Diário de bordo ou um desafio que possivelmente não irei cumprir

Por Pedro Fernandes




Um dia tinha de chegar em que contaria estas coisas.
Nada disto tem importância, a não ser para mim.

José Saramago, A bagagem do viajante


Quando em processo de gestar um texto, o mundo se encolhe; você se encolhe - se encasula. Não há nada externo a esse caso, a essa cápsula, que lhe convença ser mais importante do que este ser em gestação. Como cangurus devemo-lhes uma atenção dobrada, redobrada, antes que o filhote caia da bolsa marsupial a pular por aí com os pais. Esse é meu caso com a escrita; esteja escrevendo um poema, um texto para jornal, um ensaio acadêmico...

Recentemente, depois de romper o medo que esse mar de letras sempre me imprime dei início oficial a escrita de minha dissertação de mestrado. Isso que agora escrevo nesta post não é um anúncio. Até o presente não vi ainda que textos como dissertações e teses se prestem a esse propósito. Se nos encapsulamos para a escrita, parece que em tais textos nos encapsulamos nas ideias que nele estarão contidas. Há um medo danado de apropriação indevida do que se diga. Eu não nutro esse medo. Só não espalho é aos quatro ventos aquilo que me apetece escrever - qualquer que seja o texto.

Depois de pronto sim: apetece-me ouvir o que acham dele. As críticas construtivas que vierem servirão sempre para nos enriquecer; tenho esse sentimento de solidariedade com o outro, embora digam por aí que sou sujeito arrogante, prepotente - coisa que até hoje, perscrutando com lupa, não consegui ainda entender ao certo. Quando ter personalidade vira sinônimo de arrogância e prepotência é que a coisa hoje anda complicada: há que ser os sujeitos todos padronizados, obedecendo linhas e gracinhas de qualquer hipocrisia que lhe abra os dentes.

No início dessa angustiante cópula entre eu e o texto me veio a ideia de abrir mais uma janela no blog para falar sobre. O propósito dessa janela - a que intitulei de Diário de bordo (mas não farei dela uma coluna ainda que temporária no blog) - está, como tudo aqui, em não ter propósito. Não espere o leitor ler aqui dicas de escrita de um texto acadêmico; não espere o leitor encontrar aqui roteiros devidos, bem estruturados. Não se tratarão de postagens certas, em dias certos, mas esporádicas - que à medida do processo de escrita me forem aparecendo e eu achar por necessárias de expor.

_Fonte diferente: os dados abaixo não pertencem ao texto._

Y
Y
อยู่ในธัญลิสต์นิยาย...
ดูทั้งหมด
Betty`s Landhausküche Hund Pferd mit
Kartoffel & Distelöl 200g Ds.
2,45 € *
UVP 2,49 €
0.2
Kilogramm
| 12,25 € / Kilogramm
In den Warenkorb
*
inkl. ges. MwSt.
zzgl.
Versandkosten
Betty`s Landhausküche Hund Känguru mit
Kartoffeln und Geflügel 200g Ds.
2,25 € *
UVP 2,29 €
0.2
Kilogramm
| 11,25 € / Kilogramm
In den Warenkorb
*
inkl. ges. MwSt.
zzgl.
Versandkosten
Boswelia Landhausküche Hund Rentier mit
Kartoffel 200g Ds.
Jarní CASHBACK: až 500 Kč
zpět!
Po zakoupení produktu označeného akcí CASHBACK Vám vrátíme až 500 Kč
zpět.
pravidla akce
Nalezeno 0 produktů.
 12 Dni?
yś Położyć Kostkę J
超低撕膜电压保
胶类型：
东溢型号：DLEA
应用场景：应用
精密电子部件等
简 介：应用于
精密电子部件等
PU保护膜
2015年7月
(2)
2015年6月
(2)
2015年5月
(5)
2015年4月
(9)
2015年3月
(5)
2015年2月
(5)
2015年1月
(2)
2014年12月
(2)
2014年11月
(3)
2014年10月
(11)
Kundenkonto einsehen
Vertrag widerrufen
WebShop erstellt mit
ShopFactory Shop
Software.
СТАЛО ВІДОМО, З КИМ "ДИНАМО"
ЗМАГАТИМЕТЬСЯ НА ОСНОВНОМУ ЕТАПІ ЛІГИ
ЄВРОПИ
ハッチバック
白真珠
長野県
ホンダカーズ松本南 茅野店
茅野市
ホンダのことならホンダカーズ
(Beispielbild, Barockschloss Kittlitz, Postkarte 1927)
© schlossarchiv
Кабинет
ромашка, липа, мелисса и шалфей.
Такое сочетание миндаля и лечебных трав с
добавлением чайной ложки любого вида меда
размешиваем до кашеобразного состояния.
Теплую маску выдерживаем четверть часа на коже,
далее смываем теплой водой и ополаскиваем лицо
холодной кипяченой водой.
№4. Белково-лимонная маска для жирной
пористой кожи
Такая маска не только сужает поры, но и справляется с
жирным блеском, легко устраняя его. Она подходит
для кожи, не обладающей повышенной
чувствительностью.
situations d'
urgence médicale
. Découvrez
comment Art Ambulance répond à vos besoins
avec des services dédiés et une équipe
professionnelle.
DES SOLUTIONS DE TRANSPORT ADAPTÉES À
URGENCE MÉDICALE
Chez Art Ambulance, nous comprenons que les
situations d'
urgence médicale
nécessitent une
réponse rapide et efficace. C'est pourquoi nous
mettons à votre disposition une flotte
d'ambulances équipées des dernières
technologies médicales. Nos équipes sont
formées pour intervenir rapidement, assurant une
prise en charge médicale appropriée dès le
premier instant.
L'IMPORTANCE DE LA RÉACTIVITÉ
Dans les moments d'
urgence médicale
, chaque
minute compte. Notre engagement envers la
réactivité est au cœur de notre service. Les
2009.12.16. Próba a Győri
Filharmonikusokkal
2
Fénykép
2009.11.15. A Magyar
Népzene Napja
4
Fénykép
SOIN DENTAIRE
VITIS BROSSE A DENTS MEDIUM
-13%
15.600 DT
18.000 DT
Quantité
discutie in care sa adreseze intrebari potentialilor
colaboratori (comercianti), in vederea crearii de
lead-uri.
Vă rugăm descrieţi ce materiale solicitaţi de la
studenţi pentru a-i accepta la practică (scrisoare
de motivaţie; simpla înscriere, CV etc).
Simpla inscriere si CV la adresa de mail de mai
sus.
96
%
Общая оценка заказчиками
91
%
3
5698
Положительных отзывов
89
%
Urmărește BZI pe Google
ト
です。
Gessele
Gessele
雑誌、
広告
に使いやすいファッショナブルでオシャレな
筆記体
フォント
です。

Não é ainda um espaço para confessionário. Este blog - embora muitas vezes faça isso, como agora mesmo - não deve ser reduzido a esse propósito. O que entrará nesse Diário de bordo são elementos inerentes à dissertação que ando a compor: a resenha de uma obra, um fragmento de outra, uma imagem, um filme, uma música - os subsídios externos no decorrer de pouco mais que um ano de leituras e de escritas. Se isso vai servir de algum propósito, não sei; se irei levar a cabo até a data de término desse trabalho acadêmico, também não sei. Há que obedecer tudo ao tempo devido.